To ensure our objects in the same class all have a similar structure, we want to make a constructor function that requires certain values. For example, let's create a class to store addresses, and we'll say that we need the house name, the road and the city. Our constructor function might look like this:

address <- function(house_name, road, city) {
  address <- list(
    house_name = house_name,
    road = road,
    city = city
    )
  class(address) <- "address"
  return(address)
}

Now to create an object from my constructor function, I just need to use the address() function:

my_address <- address("4", "Pleasant Drive", "London")
class(my_address)
## [1] "address"

Now, if I called print(my_address), R would look for a print.address() method. But, it wouldn't find one and so would turn to print.default() which would print our object like any other list. Therefore, we might want to write our own method to print our new object how we want to.

4.3.4.3 Creating methods

To create a method, all we need to do is create a function with the name of our generic followed by a '.' and then name of our class. So from our previous example, our method would look like this:

print.address <- function(address) {
  cat("The house name is: ", address$house_name, "\n")
  cat("The road is: ", address$road, "\n")
  cat("The city is: ", address$city, "\n")
}

Now when we call print() on our new object, it will find the print.address() method and use that to print our object:

print(my_address)
## The house name is:  4 
## The road is:  Pleasant Drive 
## The city is:  London

4.3.4.4 Creating generics

You can also create your own generic functions for your classes. Generic functions have a very simple structure. Let's say we want to create a new generic called post:

post <- function(x) {
  UseMethod("post")
}

This is just telling R that when the post() function is called on an object, look for the appropriate post method to use. Without us writing any methods, this would be useless because R wouldn't have any methods to use!

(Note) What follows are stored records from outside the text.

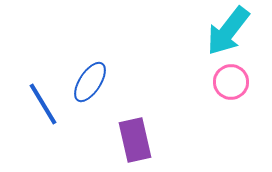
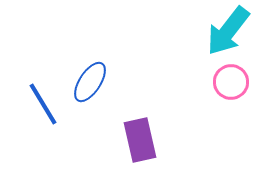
purple rectangle: moved 5 px right
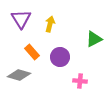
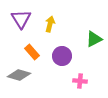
purple circle: moved 2 px right, 1 px up
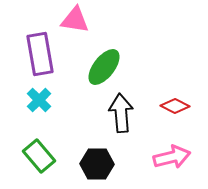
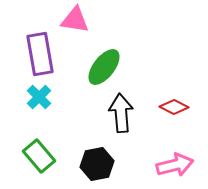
cyan cross: moved 3 px up
red diamond: moved 1 px left, 1 px down
pink arrow: moved 3 px right, 8 px down
black hexagon: rotated 12 degrees counterclockwise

Let's create a default method that can be applied if we don't have a more specific class:

post.default <- function(x){
  cat("Your object is now in the post! Expect it in 5 to 10 weeks")
}

In our example, this default method isn't going to be very useful but it demonstrates that we need a default method to be dispatched if we haven't written a specific method for that object class.

Let's write a method for our address object:

post.address <- function(x) {
  cat("Your object has been posted to ", x$house_name, " ", x$road, " ", x$city, "!")
}

Now, if we call our new generic on two different classes of object and compare:

post(1)
## Your object is now in the post! Expect it in 5 to 10 weeks
post(my_address)
## Your object has been posted to  4   Pleasant Drive   London !

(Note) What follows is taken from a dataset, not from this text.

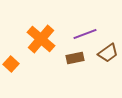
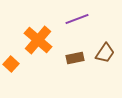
purple line: moved 8 px left, 15 px up
orange cross: moved 3 px left, 1 px down
brown trapezoid: moved 3 px left; rotated 20 degrees counterclockwise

We can see that in the top example, post() has dispatched the post.default() method. In the second example though, it's dispatched the post.address() method.

As you can see, the S3 system is quick and easy. For smaller projects, this should be more than enough to get you by. Because it's quick and easy though, it's not particularly sturdy. You can change the class of any object, which will change the methods that are called on it and so can really mess things up. If you're careful though, creating custom objects in your projects can be very powerful.

4.3.5 Questions

  1. Why does is(1L) return integer, then double, then numeric in that order?
  2. Now we understand inheritance, why can dataframes be subsetted with a $?
  3. If we create a dataframe and then call print.default() on it, why do we get the output that we do? Why does it look more like a list than a dataframe?
  4. Why are constructors not a fool-proof way of making sure that all our objects of our class will have the same structure? How else might one create an object of class address?
  5. methods("mean") returns methods for dates and datetimes, but no other object. Why is this? What does this mean when constructing methods for a new generic?